Fatra pa Egziste Contest
049 SOIL has launched a new contest for kids in northern Haiti called "Fatra pa Egziste" (garbage does not exist).  For the contest, participants are asked to find something that someone else has thrown away and transform it into something beautiful, or something useful.  The contest was launched in November 2007 in Shada, one of the most impoverished communities in the world.  Two weeks later the children of Shada once again demonstrated that material poverty has no relation to poverty of intellect.  Twenty nine children submitted brilliant entries from sandals made of cardboard, plastic bags and used cloth to functional cooking stoves made from tin cans.

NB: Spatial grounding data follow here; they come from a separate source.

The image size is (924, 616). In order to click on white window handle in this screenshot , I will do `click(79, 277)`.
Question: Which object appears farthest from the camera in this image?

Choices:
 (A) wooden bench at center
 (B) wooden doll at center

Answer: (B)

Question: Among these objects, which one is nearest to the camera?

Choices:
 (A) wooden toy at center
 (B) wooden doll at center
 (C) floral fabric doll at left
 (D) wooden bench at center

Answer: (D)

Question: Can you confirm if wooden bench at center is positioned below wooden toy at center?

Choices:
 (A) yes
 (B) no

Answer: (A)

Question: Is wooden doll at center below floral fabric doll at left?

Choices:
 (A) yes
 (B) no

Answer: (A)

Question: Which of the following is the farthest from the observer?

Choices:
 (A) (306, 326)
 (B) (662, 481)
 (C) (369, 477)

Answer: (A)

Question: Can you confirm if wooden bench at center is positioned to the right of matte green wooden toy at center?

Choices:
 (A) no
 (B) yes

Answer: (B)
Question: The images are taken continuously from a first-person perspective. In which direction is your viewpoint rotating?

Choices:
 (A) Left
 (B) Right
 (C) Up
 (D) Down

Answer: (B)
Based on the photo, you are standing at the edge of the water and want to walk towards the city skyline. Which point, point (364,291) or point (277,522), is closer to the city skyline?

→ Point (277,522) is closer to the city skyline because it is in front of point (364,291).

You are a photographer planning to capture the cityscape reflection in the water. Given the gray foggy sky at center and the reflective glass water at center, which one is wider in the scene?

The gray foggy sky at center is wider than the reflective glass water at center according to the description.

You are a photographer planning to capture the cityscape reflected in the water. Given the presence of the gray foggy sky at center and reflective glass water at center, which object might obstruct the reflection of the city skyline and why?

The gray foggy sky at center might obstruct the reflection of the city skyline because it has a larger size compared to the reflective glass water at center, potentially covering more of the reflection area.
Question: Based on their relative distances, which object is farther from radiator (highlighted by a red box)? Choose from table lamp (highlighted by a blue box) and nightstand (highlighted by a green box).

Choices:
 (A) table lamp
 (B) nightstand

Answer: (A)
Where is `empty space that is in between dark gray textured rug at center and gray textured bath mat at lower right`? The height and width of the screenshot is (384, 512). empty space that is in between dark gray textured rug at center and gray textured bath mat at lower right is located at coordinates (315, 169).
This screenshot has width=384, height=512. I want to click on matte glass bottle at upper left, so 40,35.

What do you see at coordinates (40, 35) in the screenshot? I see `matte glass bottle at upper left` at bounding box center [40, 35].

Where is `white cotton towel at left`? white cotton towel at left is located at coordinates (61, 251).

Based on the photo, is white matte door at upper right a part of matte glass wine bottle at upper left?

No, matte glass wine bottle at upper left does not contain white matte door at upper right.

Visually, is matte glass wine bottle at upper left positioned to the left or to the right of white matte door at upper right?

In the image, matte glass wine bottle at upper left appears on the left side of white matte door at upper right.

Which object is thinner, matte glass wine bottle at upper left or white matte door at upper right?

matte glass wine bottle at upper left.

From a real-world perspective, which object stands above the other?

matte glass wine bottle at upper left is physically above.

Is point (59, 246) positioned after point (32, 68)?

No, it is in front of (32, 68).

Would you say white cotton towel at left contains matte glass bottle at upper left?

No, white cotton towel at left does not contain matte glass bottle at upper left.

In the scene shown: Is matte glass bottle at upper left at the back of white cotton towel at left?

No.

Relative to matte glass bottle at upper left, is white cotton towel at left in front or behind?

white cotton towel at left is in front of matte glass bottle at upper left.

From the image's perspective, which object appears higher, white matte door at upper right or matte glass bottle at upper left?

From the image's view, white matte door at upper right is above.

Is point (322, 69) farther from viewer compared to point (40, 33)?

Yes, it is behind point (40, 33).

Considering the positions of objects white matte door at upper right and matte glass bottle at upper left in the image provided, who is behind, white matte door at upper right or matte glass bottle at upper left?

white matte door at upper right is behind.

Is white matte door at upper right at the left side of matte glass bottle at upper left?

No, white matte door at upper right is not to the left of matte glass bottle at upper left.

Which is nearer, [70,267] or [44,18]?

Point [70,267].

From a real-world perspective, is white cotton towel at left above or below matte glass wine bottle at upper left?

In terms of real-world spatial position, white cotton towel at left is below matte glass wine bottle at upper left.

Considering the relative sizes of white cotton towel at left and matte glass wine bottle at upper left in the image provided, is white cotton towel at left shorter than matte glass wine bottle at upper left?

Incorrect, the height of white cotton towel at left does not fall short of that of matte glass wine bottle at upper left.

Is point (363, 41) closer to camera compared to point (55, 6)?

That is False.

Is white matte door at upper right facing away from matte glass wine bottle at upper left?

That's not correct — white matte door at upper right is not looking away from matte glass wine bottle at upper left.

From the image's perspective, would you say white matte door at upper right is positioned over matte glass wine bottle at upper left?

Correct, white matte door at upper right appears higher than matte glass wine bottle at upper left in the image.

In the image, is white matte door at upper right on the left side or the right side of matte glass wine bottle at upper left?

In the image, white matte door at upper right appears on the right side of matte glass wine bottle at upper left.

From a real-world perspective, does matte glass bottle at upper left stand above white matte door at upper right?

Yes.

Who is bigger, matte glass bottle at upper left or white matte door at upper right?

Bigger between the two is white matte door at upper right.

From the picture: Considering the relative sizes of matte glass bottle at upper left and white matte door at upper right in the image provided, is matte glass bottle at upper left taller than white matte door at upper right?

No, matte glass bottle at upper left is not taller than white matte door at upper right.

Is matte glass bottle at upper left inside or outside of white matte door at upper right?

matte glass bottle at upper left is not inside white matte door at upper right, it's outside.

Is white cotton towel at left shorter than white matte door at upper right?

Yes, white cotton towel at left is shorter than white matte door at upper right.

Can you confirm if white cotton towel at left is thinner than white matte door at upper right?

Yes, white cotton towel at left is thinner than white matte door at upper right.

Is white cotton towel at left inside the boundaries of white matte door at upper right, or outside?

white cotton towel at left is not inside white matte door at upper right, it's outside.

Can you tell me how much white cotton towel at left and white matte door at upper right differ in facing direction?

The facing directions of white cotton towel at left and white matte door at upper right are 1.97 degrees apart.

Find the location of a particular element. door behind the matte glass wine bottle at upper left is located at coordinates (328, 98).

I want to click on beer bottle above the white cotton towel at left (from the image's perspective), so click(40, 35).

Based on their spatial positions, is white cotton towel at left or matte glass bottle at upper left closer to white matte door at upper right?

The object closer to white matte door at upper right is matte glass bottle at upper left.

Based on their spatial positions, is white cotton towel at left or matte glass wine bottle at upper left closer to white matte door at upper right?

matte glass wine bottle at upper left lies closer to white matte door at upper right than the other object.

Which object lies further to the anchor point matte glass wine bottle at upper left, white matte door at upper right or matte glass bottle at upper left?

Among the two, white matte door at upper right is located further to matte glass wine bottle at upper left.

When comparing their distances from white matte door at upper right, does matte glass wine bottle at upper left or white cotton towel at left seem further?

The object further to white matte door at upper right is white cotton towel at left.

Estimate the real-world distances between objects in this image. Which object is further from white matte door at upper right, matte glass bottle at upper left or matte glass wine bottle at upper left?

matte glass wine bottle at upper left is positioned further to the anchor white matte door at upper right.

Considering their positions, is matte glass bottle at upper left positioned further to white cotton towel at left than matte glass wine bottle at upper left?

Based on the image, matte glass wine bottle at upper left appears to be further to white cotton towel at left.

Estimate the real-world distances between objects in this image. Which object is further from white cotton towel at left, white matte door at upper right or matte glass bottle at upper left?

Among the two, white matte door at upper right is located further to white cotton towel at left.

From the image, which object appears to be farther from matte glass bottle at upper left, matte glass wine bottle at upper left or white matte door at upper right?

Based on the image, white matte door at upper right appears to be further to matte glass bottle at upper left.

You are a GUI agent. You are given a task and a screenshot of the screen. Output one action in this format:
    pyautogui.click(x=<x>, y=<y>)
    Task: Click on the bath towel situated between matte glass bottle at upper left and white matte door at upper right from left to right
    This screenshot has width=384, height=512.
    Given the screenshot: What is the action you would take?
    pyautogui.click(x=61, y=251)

SOIL plans to do this project throughout Cap Haitien choosing three finalists from each neighborhood.  The finalists will then be asked to make another submission for the grand finale/exposition which will be held in the public square.  Winners in the final competition will be given all of the materials that they need to produce their invention, including marketing and sales support, allowing the participants to develop small businesses. Fatra pa Egziste simultaneously promotes creative reuse of wastes and empowers individuals to engage in changing their reality. For photos of contest entries see: Shada, Cap Haitien

Intake center for street kids
in Carenage, Cap Haitien
Liberation ecology, transformation and the philosophical roots of Fatra pa Egziste
In nature soil transforms organic matter, sustaining ecological systems by converting one organism’s wastes into another’s resources. It is from the soil that our organization has borrowed both our name and our philosophy. We too, believe that the path to sustainability is through transformation, of both marginalized people and discarded materials, turning disempowerment and pollution into participatory production. The social element of our philosophy has also been deeply influenced by the liberation theology movement. Liberation theology is a school of thought, developed among Latin American Catholics, according to which the Gospel demands the church to liberate the people from poverty and oppression. Liberation theology in practice is based on a sincere faith in humanity and a willingness to stand with the poor in their struggle for justice. Justice implies more than a short term fulfillment of needs based on dependency. It implies a commitment to social change whereby the poor are liberated from their suffering in this lifetime through active participation in, and transformation of, their reality. The concept of waste presents an important parallel between ecology and liberation theology, and it is at this intersection that SOIL’s philosophy of liberation ecology is based.  The dictionary defines waste as leftover or superfluous, rejected as useless or worthless. Both ecological theory and liberation philosophies challenge this traditional concept of waste, through the idea that all that exists is transformable.  In ecological systems one organism’s waste may nourish and sustain an entire food chain through a series of molecular transformations.  Liberation theology shares this conceptualization of waste at the social, rather than biological level. It is a school of thought which recognizes the humanity and worth of every person, affirming the capacity of those who have been marginalized and oppressed.  It is in this philosophical spirit that the Fatra pa Egziste contest was developed.